The Patent Trial and Appeal Board, or PTAB, of the U.S. Patent and Trademark Office, or USPTO, announced an interference between multiple UC and multiple Broad Institute patents on June 25, a signal that the USPTO will resolve the seven-year ownership debate regarding CRISPR-Cas9 genome editing in eukaryotic cells.
On one side of this legal battle is UC and its collaborators, the University of Vienna in Austria and Emmanuelle Charpentier, director at the Max Planck Institute for Infection Biology in Berlin, Germany. On the other side is the Broad Institute, based in Cambridge, Massachusetts, and its collaborators, Harvard University and MIT, according to Barbara McClung, chief legal officer of Caribou Biosciences, a company that has an exclusive license to the CRISPR patent family from the UC and the University of Vienna.
According to a June 25 press release from the UC Office of the President, in September 2018, the U.S. Court of Appeals supported a PTAB judgement ruling that there was no interference between UC patent applications and Broad Institute patents, but this is no longer the case.

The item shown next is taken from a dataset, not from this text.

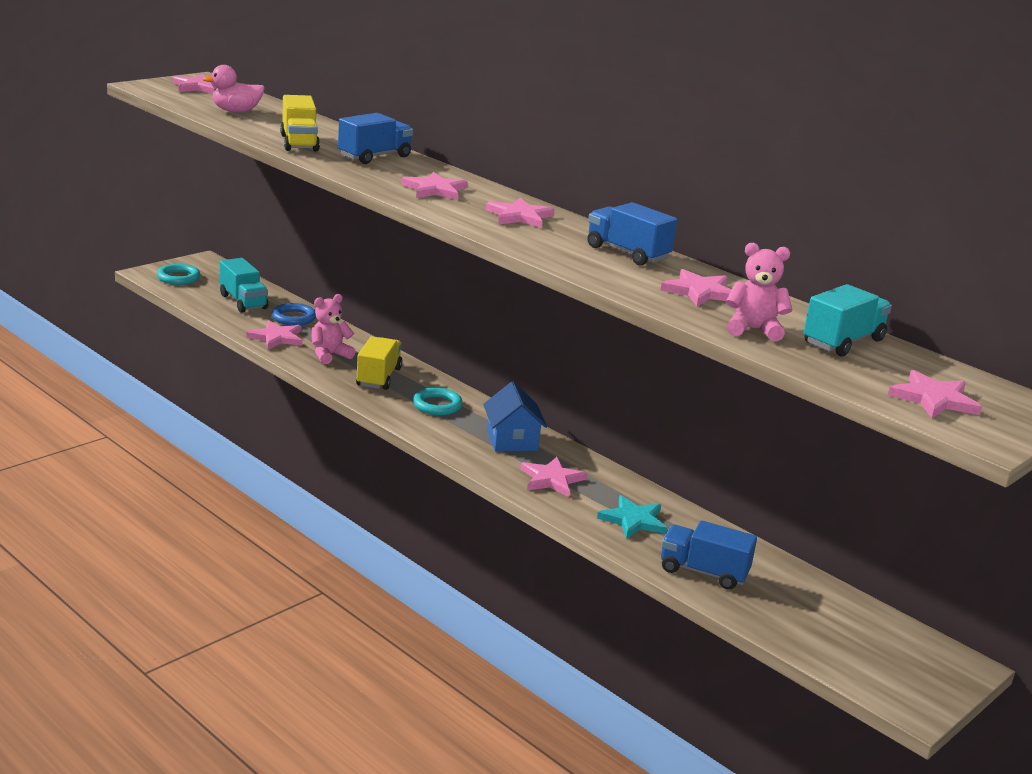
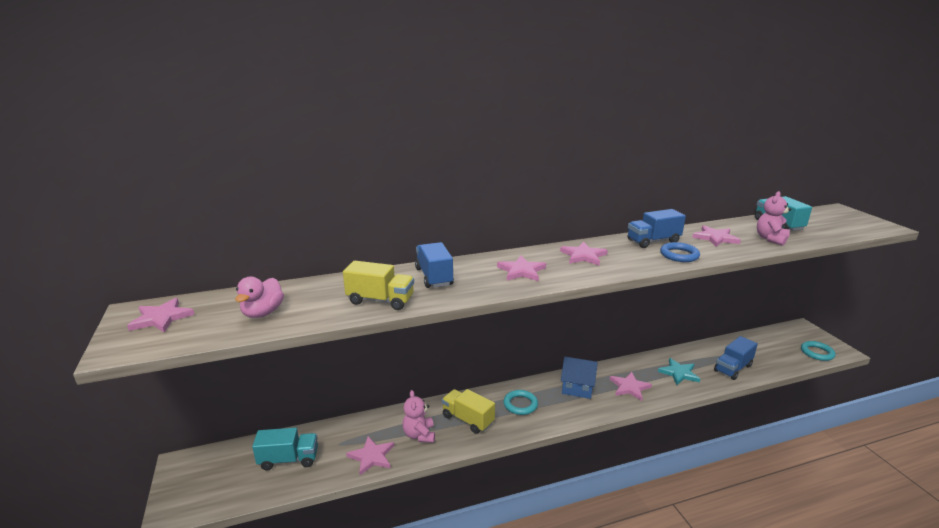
camera: 60 degrees left, 0 degrees up
turquoise ring [157,264,200,285] -> turquoise ring moved to [801,341,836,361]
blue ring [272,303,316,326] -> blue ring moved to [660,242,700,262]
pink star [888,370,982,418] -> none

“The initiation of this interference proceeding highlights that previous decisions involving the Broad did not determine who was the first to invent this technology, and it lays out a pathway for resolving this important issue,” said Eldora Ellison, lead patent strategist on CRISPR matters for the UC and a director at the Sterne, Kessler, Goldstein & Fox law firm, in an email. “We are confident that the USPTO will ultimately recognize that the Doudna and Charpentier team hold the priority of invention specific to eukaryotic cells, as well as other settings covered by previous patents.”
According to McClung, the USPTO recognizes eukaryotic applications of CRISPR gene editing in Broad Institute patents as separate from CRISPR gene editing in any type of cell environment in UC patents.
McClung said she believes the UC applied for patent continuations for eukaryotic-specific methods to provoke the USPTO into declaring an interference with Broad Institute patents and that the UC is confident that it can win the interference in 2 1/2 to three years.
“Jennifer Doudna is one of the founders of Caribou Biosciences, so we believe the UC and their partners really invented CRISPR gene editing, so I’m looking forward to proving that,” McClung said.
A previous version of this article implied that Caribou Biosciences has an exclusive license to UC CRISPR patents. In fact, the company has an exclusive license to a CRISPR patent family from the UC and the University of Vienna.